Pancreatic cancer is a kind of devastating disease with a high mortality rate. Fentanyl has been widely applied to anesthesia and analgesia in pancreatic cancer therapy, and is also demonstrated to inhibit the growth of some kinds of cancer cells in existed studies. To investigate the functions of fentanyl in pancreatic cancer, we conducted a series of in vivo and in vitro experiments using human pancreatic cancer cells SW1990 and fentanyl treatment. The cells were transplanted to BALB/c nude mice to generate pancreatic tumor for monitoring tumor growth. Viability, apoptosis, migration and invasion, and cell cycle of SW1990 cells were also analyzed. To reveal the functional mechanisms of fentanyl, the expression changes of factors in these cellular activities were detected. Results showed a significant inhibition of pancreatic tumor growth in the fentanyl-treated group. Fentanyl also inhibited viability of SW1990 cells in vitro. Detailed results showed fentanyl led to promoted cell apoptosis via arresting cells in G0/G1 phase. It also suppressed cell migration and invasion. Further proofs indicated that the factors related to cell apoptosis (Bcl-2, p53 and Caspase-3), cell cycle (p21, Cyclin D1 and CDK4) and epithelial-mesenchymal transition (E-cadherin, Vimentin and α-SMA) showed the corresponding expression changes. Fentanyl might execute its functions via the suppressed MAPK pathways, since the key factors, p38, ERK1/2 and JNK were all down-regulated by fentanyl. This study indicated fentanyl could inhibit viability and growth of pancreatic cancer cells, providing a possible strategy for pancreatic cancer treatment.

摘要

胰腺癌是一种死亡率很高的毁灭性疾病。芬太尼已广泛应用于胰腺癌治疗中的麻醉和镇痛,并且在现有研究中也已证明其能抑制某些癌细胞的生长。
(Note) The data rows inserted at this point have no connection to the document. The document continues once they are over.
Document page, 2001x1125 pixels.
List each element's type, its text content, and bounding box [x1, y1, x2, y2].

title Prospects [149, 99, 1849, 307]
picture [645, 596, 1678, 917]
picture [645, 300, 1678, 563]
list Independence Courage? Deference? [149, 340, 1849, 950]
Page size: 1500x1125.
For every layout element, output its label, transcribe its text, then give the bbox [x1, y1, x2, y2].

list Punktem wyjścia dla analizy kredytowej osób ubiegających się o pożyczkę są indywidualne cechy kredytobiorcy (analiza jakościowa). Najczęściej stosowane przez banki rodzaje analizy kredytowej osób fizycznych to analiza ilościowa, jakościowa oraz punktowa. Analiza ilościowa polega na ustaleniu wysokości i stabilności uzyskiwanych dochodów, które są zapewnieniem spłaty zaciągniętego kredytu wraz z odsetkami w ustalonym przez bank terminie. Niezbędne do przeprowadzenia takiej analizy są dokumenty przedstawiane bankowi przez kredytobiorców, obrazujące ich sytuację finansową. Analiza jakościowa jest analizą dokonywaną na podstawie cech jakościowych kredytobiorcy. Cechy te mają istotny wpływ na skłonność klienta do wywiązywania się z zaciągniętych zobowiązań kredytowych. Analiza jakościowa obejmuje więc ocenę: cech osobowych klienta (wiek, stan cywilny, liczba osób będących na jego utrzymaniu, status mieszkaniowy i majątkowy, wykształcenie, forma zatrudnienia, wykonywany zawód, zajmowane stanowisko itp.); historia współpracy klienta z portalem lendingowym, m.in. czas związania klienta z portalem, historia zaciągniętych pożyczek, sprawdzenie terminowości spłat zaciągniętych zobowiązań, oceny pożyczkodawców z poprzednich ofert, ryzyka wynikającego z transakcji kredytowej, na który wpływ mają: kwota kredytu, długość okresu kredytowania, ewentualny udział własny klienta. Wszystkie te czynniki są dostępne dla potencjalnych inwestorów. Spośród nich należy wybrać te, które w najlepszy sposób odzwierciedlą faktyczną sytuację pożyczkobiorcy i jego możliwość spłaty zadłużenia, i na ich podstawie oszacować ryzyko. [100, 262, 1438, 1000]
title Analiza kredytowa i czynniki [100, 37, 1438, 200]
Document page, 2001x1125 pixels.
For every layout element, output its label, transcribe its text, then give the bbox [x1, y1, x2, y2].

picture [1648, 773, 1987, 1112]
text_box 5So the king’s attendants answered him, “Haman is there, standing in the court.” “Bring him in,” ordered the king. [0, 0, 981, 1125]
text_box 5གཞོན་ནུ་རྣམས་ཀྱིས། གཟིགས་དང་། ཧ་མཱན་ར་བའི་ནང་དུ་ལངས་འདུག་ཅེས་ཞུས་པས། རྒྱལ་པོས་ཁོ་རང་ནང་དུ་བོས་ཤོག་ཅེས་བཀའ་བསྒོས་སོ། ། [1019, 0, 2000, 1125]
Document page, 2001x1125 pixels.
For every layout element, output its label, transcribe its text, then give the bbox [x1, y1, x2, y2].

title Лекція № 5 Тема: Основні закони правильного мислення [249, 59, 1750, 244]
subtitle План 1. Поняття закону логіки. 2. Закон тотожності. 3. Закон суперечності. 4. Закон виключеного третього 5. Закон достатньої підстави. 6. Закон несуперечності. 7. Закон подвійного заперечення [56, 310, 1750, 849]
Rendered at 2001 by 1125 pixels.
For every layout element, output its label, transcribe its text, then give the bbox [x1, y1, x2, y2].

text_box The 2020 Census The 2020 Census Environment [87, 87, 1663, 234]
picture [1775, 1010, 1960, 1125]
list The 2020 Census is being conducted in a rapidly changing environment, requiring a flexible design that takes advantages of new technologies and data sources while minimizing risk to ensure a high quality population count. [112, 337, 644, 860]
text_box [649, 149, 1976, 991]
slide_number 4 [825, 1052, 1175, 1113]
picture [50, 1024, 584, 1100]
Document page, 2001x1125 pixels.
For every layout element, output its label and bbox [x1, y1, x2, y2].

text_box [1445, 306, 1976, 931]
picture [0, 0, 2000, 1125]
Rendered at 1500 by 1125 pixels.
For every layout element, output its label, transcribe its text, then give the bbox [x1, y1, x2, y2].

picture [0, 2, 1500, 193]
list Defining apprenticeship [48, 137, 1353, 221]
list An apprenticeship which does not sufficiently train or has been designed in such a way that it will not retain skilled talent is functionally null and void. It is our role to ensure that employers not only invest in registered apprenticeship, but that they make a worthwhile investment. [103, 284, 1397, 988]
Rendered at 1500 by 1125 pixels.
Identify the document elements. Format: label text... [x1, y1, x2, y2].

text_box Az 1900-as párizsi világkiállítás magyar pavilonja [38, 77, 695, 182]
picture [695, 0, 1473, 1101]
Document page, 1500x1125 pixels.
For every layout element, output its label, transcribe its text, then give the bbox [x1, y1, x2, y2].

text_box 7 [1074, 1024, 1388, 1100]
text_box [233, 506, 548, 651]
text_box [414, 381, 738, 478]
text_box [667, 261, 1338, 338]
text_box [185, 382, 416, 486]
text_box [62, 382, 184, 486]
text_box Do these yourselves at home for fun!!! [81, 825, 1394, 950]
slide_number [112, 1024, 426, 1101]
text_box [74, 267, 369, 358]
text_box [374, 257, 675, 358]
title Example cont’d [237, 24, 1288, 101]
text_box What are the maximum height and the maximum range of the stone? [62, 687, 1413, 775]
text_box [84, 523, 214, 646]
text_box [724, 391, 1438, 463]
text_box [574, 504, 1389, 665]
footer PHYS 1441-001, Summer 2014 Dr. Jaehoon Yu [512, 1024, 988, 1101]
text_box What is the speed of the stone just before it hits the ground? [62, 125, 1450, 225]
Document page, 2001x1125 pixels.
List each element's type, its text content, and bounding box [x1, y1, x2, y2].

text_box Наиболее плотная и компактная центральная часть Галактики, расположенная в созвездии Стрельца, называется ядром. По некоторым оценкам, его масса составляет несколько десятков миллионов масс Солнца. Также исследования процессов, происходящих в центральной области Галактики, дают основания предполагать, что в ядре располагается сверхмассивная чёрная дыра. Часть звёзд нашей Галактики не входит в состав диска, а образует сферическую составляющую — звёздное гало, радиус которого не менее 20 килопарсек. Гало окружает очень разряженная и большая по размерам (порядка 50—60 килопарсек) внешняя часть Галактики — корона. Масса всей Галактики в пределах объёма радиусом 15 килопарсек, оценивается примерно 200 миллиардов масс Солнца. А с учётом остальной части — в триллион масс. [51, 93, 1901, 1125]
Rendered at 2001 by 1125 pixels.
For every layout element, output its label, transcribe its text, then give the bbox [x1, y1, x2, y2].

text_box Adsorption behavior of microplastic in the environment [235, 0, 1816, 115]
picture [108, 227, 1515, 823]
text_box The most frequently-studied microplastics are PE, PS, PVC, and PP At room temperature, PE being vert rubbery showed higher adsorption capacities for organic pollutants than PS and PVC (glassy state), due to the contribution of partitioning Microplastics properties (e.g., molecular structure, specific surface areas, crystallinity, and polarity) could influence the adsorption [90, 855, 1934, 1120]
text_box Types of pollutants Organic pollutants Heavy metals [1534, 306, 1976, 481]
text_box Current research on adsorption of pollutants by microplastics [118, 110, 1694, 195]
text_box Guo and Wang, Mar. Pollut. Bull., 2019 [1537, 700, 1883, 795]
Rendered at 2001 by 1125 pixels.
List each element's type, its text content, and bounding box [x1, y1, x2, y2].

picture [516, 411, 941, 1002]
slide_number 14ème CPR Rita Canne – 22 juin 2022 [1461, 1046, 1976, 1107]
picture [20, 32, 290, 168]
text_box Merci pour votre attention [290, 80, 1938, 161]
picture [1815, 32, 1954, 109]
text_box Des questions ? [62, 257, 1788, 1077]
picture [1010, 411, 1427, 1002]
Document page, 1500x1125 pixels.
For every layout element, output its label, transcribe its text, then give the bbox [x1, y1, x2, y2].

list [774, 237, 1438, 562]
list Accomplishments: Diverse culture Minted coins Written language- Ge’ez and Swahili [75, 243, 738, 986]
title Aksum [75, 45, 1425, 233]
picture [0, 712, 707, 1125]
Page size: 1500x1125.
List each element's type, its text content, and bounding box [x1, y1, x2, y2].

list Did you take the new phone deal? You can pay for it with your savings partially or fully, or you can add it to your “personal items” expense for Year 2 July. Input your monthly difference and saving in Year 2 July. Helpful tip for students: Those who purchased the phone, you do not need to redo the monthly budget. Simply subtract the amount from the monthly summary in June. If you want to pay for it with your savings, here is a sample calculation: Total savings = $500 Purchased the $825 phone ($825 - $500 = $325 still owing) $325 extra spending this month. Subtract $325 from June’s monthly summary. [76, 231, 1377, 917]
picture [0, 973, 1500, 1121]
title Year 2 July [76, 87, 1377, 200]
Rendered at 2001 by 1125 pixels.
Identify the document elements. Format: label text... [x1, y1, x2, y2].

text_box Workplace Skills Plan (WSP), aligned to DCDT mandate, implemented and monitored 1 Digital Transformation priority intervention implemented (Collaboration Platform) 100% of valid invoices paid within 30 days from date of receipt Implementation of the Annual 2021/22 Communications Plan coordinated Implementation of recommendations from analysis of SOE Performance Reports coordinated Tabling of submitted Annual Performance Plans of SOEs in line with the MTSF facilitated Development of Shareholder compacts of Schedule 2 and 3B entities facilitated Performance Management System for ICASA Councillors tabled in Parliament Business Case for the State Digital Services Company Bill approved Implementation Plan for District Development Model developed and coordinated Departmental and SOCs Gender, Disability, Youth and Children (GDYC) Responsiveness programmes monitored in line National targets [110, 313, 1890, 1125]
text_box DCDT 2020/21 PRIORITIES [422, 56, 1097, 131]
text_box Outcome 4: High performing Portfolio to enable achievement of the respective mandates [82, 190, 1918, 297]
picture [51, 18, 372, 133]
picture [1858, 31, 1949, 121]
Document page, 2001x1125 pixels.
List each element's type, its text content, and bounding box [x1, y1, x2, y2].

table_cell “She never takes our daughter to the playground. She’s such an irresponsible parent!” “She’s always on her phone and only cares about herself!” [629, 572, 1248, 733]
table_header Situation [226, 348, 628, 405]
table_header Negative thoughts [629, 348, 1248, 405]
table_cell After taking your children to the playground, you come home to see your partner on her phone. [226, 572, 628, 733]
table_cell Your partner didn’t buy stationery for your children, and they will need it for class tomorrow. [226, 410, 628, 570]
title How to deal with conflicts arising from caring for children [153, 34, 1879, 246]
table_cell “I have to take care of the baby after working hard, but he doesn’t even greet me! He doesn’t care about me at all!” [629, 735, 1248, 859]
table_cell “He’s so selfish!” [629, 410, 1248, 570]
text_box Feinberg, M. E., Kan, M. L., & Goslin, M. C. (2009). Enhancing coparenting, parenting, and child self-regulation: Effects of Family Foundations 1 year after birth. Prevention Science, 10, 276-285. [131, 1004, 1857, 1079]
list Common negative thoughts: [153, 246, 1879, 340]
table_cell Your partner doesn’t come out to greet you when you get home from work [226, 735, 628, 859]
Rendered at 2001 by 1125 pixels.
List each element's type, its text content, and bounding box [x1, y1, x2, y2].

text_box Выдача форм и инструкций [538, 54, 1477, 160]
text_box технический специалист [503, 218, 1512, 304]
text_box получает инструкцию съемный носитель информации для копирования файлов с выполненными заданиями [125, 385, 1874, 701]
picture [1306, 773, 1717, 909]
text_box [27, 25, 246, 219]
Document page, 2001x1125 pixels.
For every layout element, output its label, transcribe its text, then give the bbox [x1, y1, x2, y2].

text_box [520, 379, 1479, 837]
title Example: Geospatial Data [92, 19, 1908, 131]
为了研究芬太尼在胰腺癌中的作用,我们使用人胰腺癌细胞SW1990和芬太尼处理进行了一系列体内和体外实验。将细胞移植到BALB/c裸鼠体内以产生胰腺肿瘤,用于监测肿瘤生长。还分析了SW1990细胞的活力、凋亡、迁移和侵袭以及细胞周期。为了揭示芬太尼的作用机制,检测了这些细胞活动中相关因子的表达变化。结果显示芬太尼治疗组的胰腺肿瘤生长受到显著抑制。芬太尼在体外也抑制了SW1990细胞的活力。详细结果表明,芬太尼通过使细胞停滞在G0/G1期促进细胞凋亡,还抑制了细胞的迁移和侵袭。进一步的证据表明,与细胞凋亡相关的因子(Bcl-2、p53和Caspase-3)、细胞周期相关因子(p21、Cyclin D1和CDK4)以及上皮-间质转化相关因子(E-钙黏蛋白、波形蛋白和α-平滑肌肌动蛋白)呈现出相应的表达变化。芬太尼可能通过抑制MAPK通路发挥其作用,因为关键因子p38、ERK1/2和JNK均被芬太尼下调。本研究表明芬太尼可抑制胰腺癌细胞的活力和生长,为胰腺癌治疗提供了一种可能的策略。